Firman Allah tentang masjid Quba’ لَمَسْجِدٌ أُسِّسَ عَلَى التَّقْوَى مِنْ أَوَّلِ يَوْمٍ (“Sesungguhnya mesjid yang didirikan atas dasar takwa (mesjid Quba), sejak hari pertama”) dijadikan dalil oleh sebagian ulama (yaitu As-Suhaili rahimahullah) akan kebenaran penanggalan hijriyah yang dimulai dari tahun hijrohnya Nabi shallallahu álaihi wasallam. Hal ini karena tentunya “hari pertama” bukanlah maksudnya hari pertama dari seluruh zaman dan waktu, akan tetapi maksudnya adalah hari pertama kali Nabi tinggal menetap di kota Madinah, yaitu ketika berhijrah ke kota Madinah.

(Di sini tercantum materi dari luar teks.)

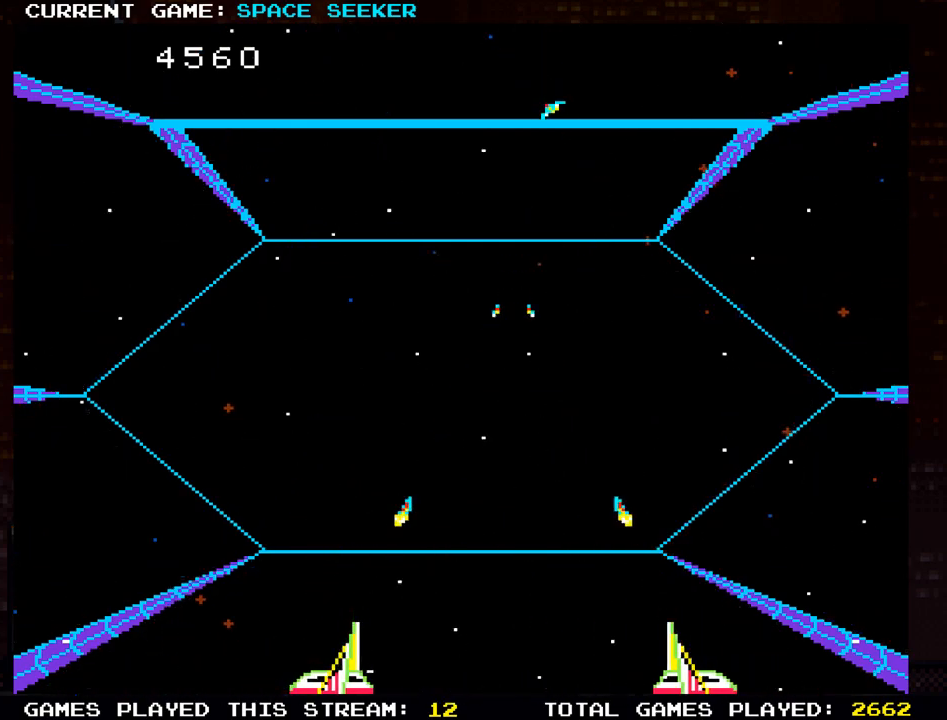
{"buttons": ["SQUARE"], "left_stick": "up", "events": [[34, "SQUARE", "down"], [100, "left_stick", "up-right"], [184, "SQUARE", "up"], [234, "left_stick", "up"], [251, "SQUARE", "down"], [401, "SQUARE", "up"], [467, "SQUARE", "down"]]}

Maka dengan demikian apa yang telah disepakati oleh Umar bin al-Khottob dan para sahabat untuk menjadikan tahun hijrah Nabi sebagai tahun pertama Islam adalah sangat tepat. (lihat Ar-Roudh al-Unuf, As-Suhaili 4/155, Fathul Baari 7/268,  al-Maghoonim al-Muthoobah hal 326-327)

Pahalanya orang yang sholat di majid Quba’ seperti pahala orang yang melaksanakan umrah. Rasulullah shallallahu álaihi wasallam bersabda :
مَنْ تَطَهَّرَ فِي بَيْتِهِ ثُمَّ أَتَى مَسْجِدَ قُبَاءَ، فَصَلَّى فِيهِ صَلَاةً، كَانَ لَهُ كَأَجْرِ عُمْرَةٍ

“Barangsiapa yang bersuci di rumahnya kemudian mendatangi masjid Quba’ lalu sholat di dalamnya dengan suatu sholat maka baginya seperti pahala orang yang melaksanakan umrah” (HR Ibnu Majah no 1412 dan dishahihkan oleh Al-Albani dan Al-Arnaúuth)

Saád bin Abi Waqqosh berkata :

لَأَنْ أُصَلِّيَ فِي مَسْجِدِ قُبَاءَ (رَكْعَتَيْنِ) أَحَبُّ إِلَيَّ مِنْ أَنْ أُصَلِّيَ فِي مَسْجِدِ بَيْتِ الْمَقْدِسِ

“Sungguh aku sholat di masjid Quba’ (2 rakaát) lebih aku sukai dari para sholat di Masjidil Aqsho” (HR Al-Hakim no 4280, al-Baihaqi di as-Sunan al-Kubro no 10296, Ibnu Abi Syaibah di al-Mushonnaf no 7533, Ibnu Syabbah di Taariikh al-Madinah no 7533, dan dishahihkan oleh Ibnu Hajar di Fathul Baari 3/69. Tambahan “dua rakaát” hanya terdapat pada Taariikh al-Madinah) ([4])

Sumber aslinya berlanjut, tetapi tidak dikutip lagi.